Mittwoch, 28. September 2011

Misstrauen

Es herrscht einfach so viel Misstrauen in der Welt. Hier, gestern: Ich wollte mir nur ein Nasenspray kaufen. Also gehe ich in die Apotheke und sage: „Ich hätt‘ gern ein Nasenspray.“ Woraufhin die nette Apothekenverkäuferin doch tatsächlich mit prüfendem Blick fragte: „Haben Sie Schnupfen?“

Foto: joho345 (PD)
Ne,  Knieschmerzen. Die sprüh ich dann mit dem Zeug ein. Und gut is‘. Natürlich hab ich Schnupfen. Weswegen sollte ich sonst Nasenspray kaufen?!
Ok, ich war in der Bahnhofsapotheke. Ich hätte auch ein gefährlicher Otriven-Junkie auf der Suche nach dem nächsten Schuss sein können. Klar. Und auch möglich, dass ich, wenn ich Schnupfen habe, ein bisschen wie Christoph Daum aussehe. Aber warum denn immer gleich dieses Misstrauen?

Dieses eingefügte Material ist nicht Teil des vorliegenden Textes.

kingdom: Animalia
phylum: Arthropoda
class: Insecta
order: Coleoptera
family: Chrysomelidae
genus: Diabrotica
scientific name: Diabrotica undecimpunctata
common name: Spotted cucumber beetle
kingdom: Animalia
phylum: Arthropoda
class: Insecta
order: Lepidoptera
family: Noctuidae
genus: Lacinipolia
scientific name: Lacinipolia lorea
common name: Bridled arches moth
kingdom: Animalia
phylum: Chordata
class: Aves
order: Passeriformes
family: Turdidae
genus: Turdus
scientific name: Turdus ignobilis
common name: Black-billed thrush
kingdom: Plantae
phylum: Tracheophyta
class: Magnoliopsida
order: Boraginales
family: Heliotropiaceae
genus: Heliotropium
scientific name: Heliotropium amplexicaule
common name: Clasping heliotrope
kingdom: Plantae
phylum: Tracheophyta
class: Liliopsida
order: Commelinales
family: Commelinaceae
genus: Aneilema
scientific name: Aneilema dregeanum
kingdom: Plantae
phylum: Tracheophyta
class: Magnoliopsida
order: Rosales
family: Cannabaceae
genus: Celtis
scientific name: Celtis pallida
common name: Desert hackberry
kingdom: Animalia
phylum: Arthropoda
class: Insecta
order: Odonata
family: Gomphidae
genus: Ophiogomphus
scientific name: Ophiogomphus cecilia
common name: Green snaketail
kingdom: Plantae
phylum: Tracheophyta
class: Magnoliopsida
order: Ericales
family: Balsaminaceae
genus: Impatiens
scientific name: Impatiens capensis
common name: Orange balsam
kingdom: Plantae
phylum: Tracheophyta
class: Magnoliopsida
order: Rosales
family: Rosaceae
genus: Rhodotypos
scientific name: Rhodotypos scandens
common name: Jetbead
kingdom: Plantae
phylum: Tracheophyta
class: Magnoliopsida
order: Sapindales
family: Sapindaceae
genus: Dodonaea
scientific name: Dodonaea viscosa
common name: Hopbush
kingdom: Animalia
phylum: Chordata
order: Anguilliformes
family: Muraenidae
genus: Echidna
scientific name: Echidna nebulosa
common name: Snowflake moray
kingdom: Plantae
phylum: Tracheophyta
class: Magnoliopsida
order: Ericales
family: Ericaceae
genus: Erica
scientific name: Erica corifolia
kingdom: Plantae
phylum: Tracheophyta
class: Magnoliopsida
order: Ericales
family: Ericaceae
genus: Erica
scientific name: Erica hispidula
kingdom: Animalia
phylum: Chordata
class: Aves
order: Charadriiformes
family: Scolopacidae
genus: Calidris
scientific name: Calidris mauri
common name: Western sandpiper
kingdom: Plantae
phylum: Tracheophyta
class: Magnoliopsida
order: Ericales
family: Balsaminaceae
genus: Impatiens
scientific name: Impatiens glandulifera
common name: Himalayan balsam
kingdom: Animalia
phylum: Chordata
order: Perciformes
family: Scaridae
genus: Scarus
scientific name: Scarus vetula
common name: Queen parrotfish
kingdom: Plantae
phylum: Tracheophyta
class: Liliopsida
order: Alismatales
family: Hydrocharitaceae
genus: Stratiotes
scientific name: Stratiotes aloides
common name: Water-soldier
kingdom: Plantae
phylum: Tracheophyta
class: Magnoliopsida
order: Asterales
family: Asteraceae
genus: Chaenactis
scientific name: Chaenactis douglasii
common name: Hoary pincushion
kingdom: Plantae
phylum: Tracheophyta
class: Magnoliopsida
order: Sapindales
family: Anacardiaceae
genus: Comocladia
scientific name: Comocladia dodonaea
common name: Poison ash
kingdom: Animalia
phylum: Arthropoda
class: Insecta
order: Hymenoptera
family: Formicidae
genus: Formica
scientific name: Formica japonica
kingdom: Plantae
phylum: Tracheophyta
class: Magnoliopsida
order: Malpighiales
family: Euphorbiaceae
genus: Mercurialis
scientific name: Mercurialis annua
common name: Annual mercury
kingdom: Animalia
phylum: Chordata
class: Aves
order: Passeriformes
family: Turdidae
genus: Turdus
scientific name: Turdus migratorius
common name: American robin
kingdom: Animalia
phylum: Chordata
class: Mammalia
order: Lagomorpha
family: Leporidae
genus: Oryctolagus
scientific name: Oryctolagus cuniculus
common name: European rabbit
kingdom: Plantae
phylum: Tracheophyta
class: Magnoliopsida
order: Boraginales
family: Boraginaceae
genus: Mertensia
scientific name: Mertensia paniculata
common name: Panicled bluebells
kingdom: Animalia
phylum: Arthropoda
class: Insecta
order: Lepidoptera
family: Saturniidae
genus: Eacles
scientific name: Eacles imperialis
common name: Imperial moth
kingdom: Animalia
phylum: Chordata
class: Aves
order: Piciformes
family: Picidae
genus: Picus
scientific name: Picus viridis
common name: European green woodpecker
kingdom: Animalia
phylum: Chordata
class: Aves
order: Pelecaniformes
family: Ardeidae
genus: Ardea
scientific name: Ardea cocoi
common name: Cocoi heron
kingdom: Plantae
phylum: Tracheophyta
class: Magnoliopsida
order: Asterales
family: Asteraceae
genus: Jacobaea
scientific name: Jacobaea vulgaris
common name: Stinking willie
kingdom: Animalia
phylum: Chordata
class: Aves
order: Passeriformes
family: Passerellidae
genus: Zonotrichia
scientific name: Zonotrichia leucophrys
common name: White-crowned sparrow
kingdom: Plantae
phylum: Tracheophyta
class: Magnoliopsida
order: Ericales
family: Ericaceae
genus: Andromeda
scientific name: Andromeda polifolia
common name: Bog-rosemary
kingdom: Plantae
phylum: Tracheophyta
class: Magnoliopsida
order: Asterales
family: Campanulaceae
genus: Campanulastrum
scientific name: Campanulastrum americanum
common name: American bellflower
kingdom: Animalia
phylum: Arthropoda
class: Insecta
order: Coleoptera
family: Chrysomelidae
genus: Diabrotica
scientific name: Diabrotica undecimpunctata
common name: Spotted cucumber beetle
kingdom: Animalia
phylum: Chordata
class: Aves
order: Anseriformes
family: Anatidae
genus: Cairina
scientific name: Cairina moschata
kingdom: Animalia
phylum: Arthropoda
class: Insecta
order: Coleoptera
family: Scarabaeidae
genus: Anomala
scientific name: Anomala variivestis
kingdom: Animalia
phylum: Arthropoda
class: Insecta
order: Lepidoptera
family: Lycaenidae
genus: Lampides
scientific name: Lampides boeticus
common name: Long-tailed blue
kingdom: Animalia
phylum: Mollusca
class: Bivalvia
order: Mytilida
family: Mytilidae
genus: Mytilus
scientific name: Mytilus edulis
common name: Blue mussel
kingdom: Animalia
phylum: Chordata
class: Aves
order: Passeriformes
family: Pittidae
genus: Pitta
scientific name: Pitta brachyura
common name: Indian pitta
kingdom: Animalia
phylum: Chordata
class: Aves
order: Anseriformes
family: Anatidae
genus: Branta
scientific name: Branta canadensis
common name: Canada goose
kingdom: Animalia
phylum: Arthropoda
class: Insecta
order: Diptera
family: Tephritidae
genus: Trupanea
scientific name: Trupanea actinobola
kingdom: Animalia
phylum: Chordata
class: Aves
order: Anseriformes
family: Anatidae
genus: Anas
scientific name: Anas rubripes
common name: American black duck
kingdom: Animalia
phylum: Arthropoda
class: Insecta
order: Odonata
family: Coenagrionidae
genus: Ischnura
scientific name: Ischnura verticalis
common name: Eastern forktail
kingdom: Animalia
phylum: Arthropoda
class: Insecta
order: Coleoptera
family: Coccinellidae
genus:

Ist ja fast wie an der Uni.
Da findet sich ja inzwischen fast keine Vorlesung mehr, bei der es nicht irgendwie Anwesenheitslisten geben würde. Ok, als es – damals, zu Großvatters Zeiten oder so – noch Sitzscheine gab, da musste man auch mal die Anwesenheit kontrollieren. Denn wenn man in Deutschland schon nur fürs Rumsitzen belohnt wird, sollte man dafür wenigstens am richtigen Platz nur rumgesessen haben. (Gibt es eigentlich Anwesenheitslisten in öffentlichen Verwaltungen?)

Naja, aber nun gibt es ja eigentlich in keinem vernünftigen Bachelorstudiengang mehr Sitzscheine – dennoch werden fröhlich Unterschriften gesammelt. Wieder dieses Misstrauen. Und selbst wenn mal jemand wirklich nicht anwesend sein sollte: Und? Ich dachte, an der Uni will man Menschen zur Selbstständigkeit erziehen? Muss doch jeder für sich entscheiden, ob er da jetzt rumsitzt oder nicht. Und ob er die Klausur auch ohne das Rumsitzen besteht.

Ok, ich gebe es zu: So ein bisschen Misstrauen gibt es bei diesen Anwesenheitslisten auch bei mir immer. Aber das ist dann auch meistens weg, wenn ich die Liste nach Kleingedrucktem abgesucht und nichts gefunden hab. Ja nicht, dass man da irgendwelche Prospekte und so’n Kram zugeschickt bekommt, weil man irgendwo unbedacht seine Unterschrift hingesetzt hat.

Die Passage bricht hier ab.